- ZU ERLEDIGENDE AUFGABEN
A – Ändere im Prozessbericht die Passage von „Im Zeugenstand berichtete“ bis „beteiligt gewesen sein.“ so, dass „Polizist“ durch „Ermittler“ ersetzt ist.
B – Wie viel Marihuana lagerte laut dem Prozessbericht zunächst in der Hürther Halle?

- TEXTAUSZUG
####################
Köln: Einer der Angeklagten soll Täter und Opfer sein

Im Zeugenstand berichtete der Polizist, wie mühsam die Befragung des Kronzeugen – er hatte Schutz für sich und seine Familie gefordert – sich gestaltet habe. Sehr viele Fotos von Verdächtigen habe er abgleichen müssen, sich Listen angelegt, um den Überblick zu behalten. Auf einem der Bilder ist der Kölner Saddam B. abgebildet. Er soll an der Rekrutierung des Chemnitzers beteiligt gewesen sein.

Verteidigerin Anne Kieven hatte zum Prozessauftakt auf die besondere Situation ihres Mandanten hingewiesen. So soll Saddam B. laut Anklageschrift zu den Geiseln in der Hürther Lagerhalle gehört haben. Gleichzeitig soll er aber auch an dem Drogenhandel beteiligt gewesen sein, der die Gewaltspirale in Gang setzte. So lagerten in der Hürther Halle zunächst 700 Kilogramm Marihuana.

Köln: Weitere Geiselnahme in Rodenkirchener Villa

Nach einem Verrat innerhalb der Kalker Gruppierung, so die Staatsanwaltschaft, wurde die Hälfte der Drogen aus der Halle gestohlen. Der Bandenboss soll danach alles darangesetzt haben, das Marihuana wiederzubekommen und in eigenen Reihen „ermittelt“ haben. Als Auftragstäter seien deshalb die drei Niederländer engagiert worden – die sollten Informationen erlangen, notfalls mit Gewalt.

Tage später kam es zu einer weiteren Geiselnahme, diesmal wurde ein Paar aus Bochum in eine Villa nach Rodenkirchen verschleppt. Der Mann und die Frau wurden misshandelt, doch mit dem Drogenraub hatten auch sie offenbar nichts zu tun. Der mutmaßliche Drogenboss Sermet A. muss sich wohl auch sehr bald vor Gericht verantworten. Eine Anklage gegen ihn wird derzeit vorbereitet.
####################
- AUSGANGSDATEN
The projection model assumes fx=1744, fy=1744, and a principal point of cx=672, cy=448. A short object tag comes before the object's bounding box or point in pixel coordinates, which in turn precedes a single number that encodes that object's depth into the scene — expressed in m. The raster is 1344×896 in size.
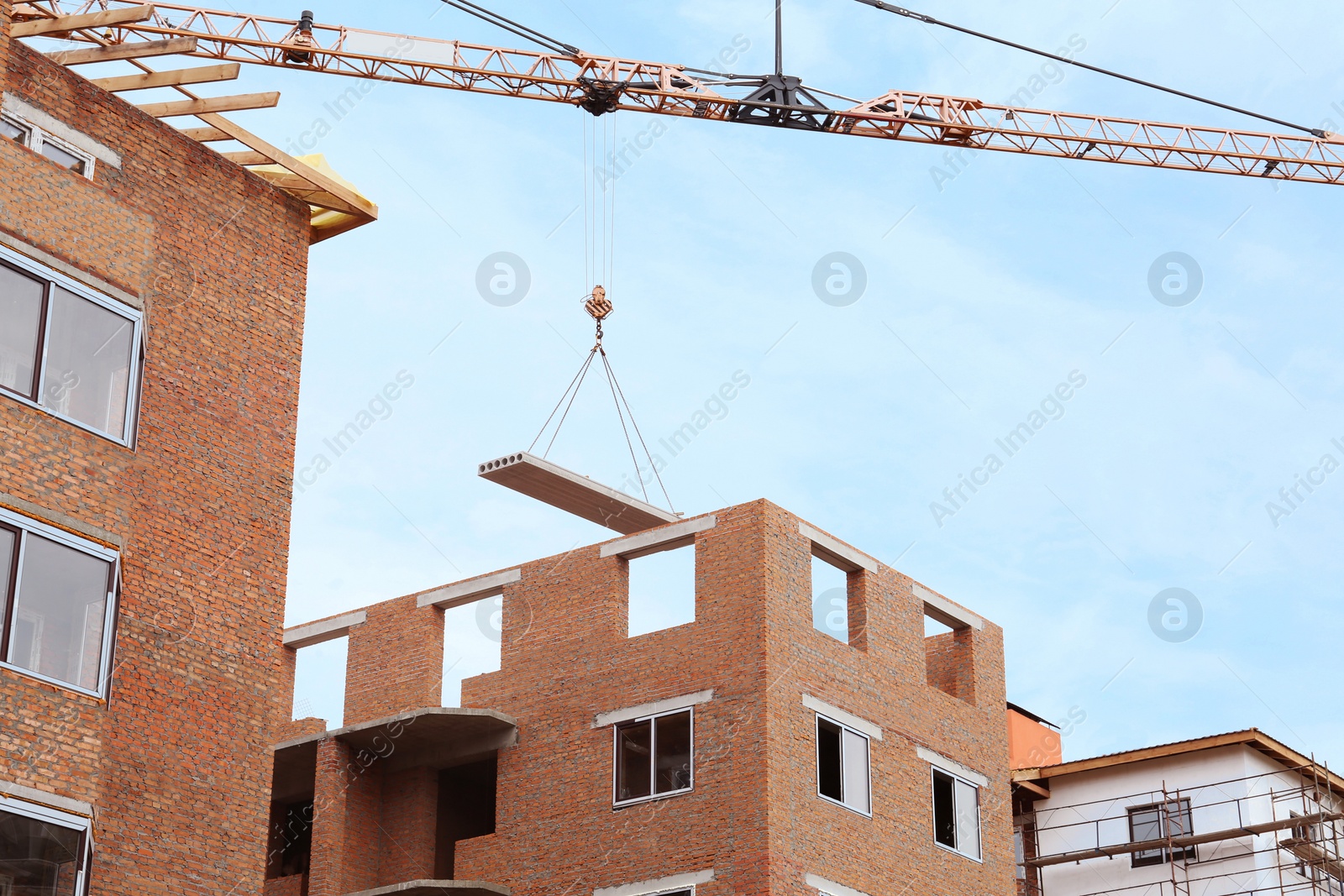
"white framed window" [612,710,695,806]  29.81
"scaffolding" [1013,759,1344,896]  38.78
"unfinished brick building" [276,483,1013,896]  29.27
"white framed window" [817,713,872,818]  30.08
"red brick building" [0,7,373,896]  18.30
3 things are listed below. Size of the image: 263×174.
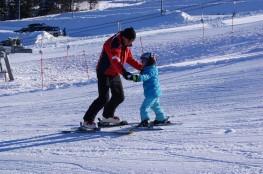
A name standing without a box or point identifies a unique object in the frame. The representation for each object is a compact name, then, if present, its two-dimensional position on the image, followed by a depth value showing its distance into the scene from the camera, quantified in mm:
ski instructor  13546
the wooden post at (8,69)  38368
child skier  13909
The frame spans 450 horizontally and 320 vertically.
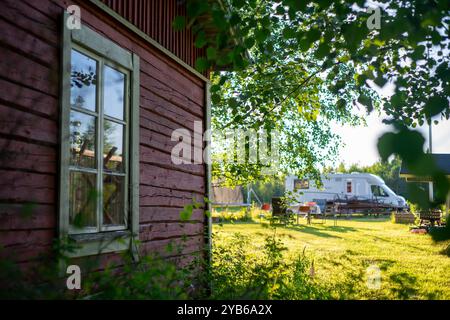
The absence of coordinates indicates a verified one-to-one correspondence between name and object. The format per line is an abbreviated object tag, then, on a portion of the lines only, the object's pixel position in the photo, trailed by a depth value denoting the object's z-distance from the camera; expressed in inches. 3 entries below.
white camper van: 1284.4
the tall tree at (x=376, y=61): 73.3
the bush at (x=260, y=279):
####################
- DIE LÖSUNGEN
A –
Im Zeugenstand berichtete der Ermittler, wie mühsam die Befragung des Kronzeugen – er hatte Schutz für sich und seine Familie gefordert – sich gestaltet habe. Sehr viele Fotos von Verdächtigen habe er abgleichen müssen, sich Listen angelegt, um den Überblick zu behalten. Auf einem der Bilder ist der Kölner Saddam B. abgebildet. Er soll an der Rekrutierung des Chemnitzers beteiligt gewesen sein.

B – 700 Kilogramm